**Your goal:** Scan the listing below for the word "para", then copy each line that has it.

**The records:**
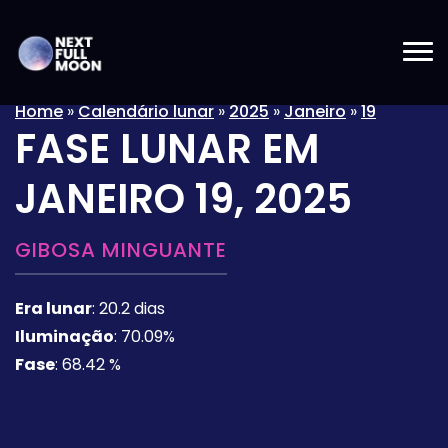
Home
»
Calendário lunar
»
2025
»
Janeiro
»
19
FASE LUNAR EM
JANEIRO 19, 2025
GIBOSA MINGUANTE
Era lunar
:
20.2 dias
Iluminação
:
70.09%
Fase
:
68.42 %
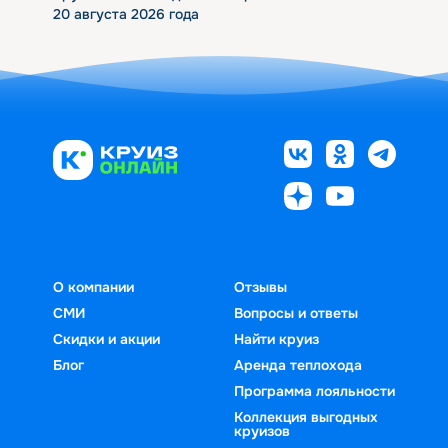
20 августа 2026 года
О компании
Отзывы
СМИ
Вопросы и ответы
Скидки и акции
Найти круиз
Блог
Аренда теплохода
Программа лояльности
Коллекция выгодных
круизов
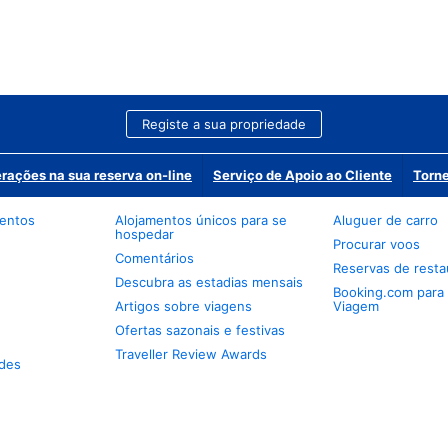
Registe a sua propriedade
erações na sua reserva on-line
Serviço de Apoio ao Cliente
Torne
mentos
Alojamentos únicos para se
Aluguer de carro
hospedar
Procurar voos
Comentários
Reservas de resta
Descubra as estadias mensais
Booking.com para
Artigos sobre viagens
Viagem
Ofertas sazonais e festivas
Traveller Review Awards
des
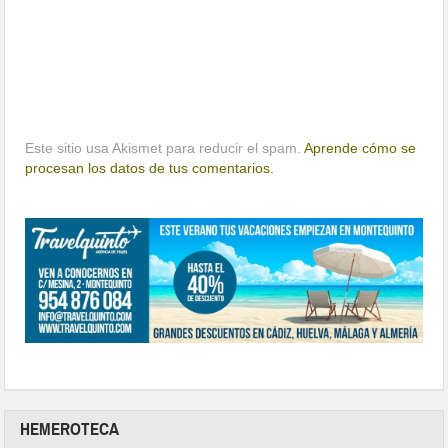
Este sitio usa Akismet para reducir el spam.
Aprende cómo se
procesan los datos de tus comentarios.
HEMEROTECA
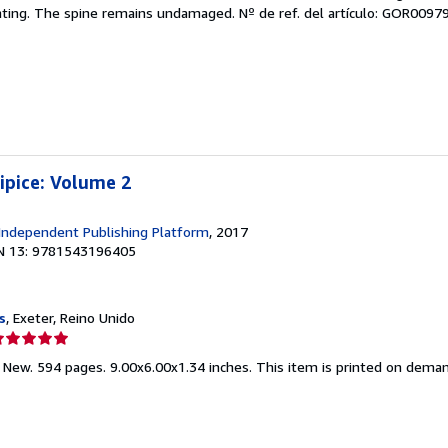
endedor:
ghting. The spine remains undamaged.
Nº de ref. del artículo: GOR009
e
strellas
ipice: Volume 2
Independent Publishing Platform
, 2017
N 13: 9781543196405
s
, Exeter, Reino Unido
lificación
el
d New. 594 pages. 9.00x6.00x1.34 inches. This item is printed on dema
endedor:
e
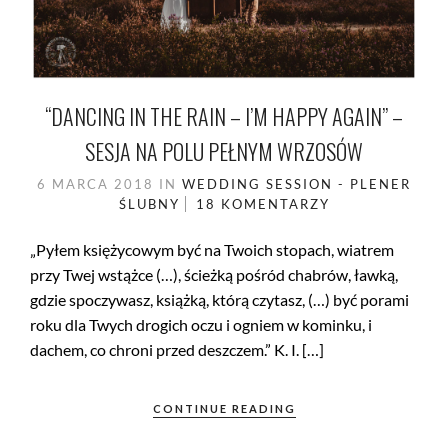
“DANCING IN THE RAIN – I’M HAPPY AGAIN” –
SESJA NA POLU PEŁNYM WRZOSÓW
6 MARCA 2018
IN
WEDDING SESSION - PLENER
ŚLUBNY
18 KOMENTARZY
„Pyłem księżycowym być na Twoich stopach, wiatrem
przy Twej wstążce (…), ścieżką pośród chabrów, ławką,
gdzie spoczywasz, książką, którą czytasz, (…) być porami
roku dla Twych drogich oczu i ogniem w kominku, i
dachem, co chroni przed deszczem.” K. I. […]
CONTINUE READING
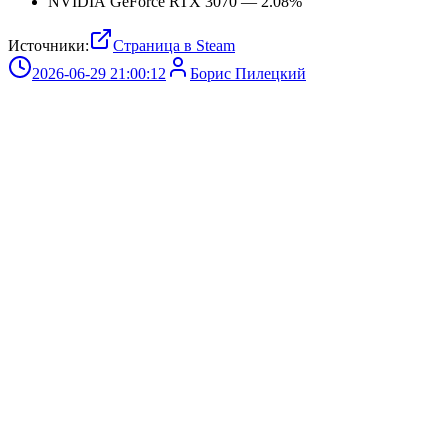
NVIDIA GeForce RTX 3070 — 2.08%
Источники:
Страница в Steam
2026-06-29 21:00:12
Борис Пилецкий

**Completed task:**
Alojamentos únicos para se
Booking.com para
Este sitio usa Akismet para reducir el spam.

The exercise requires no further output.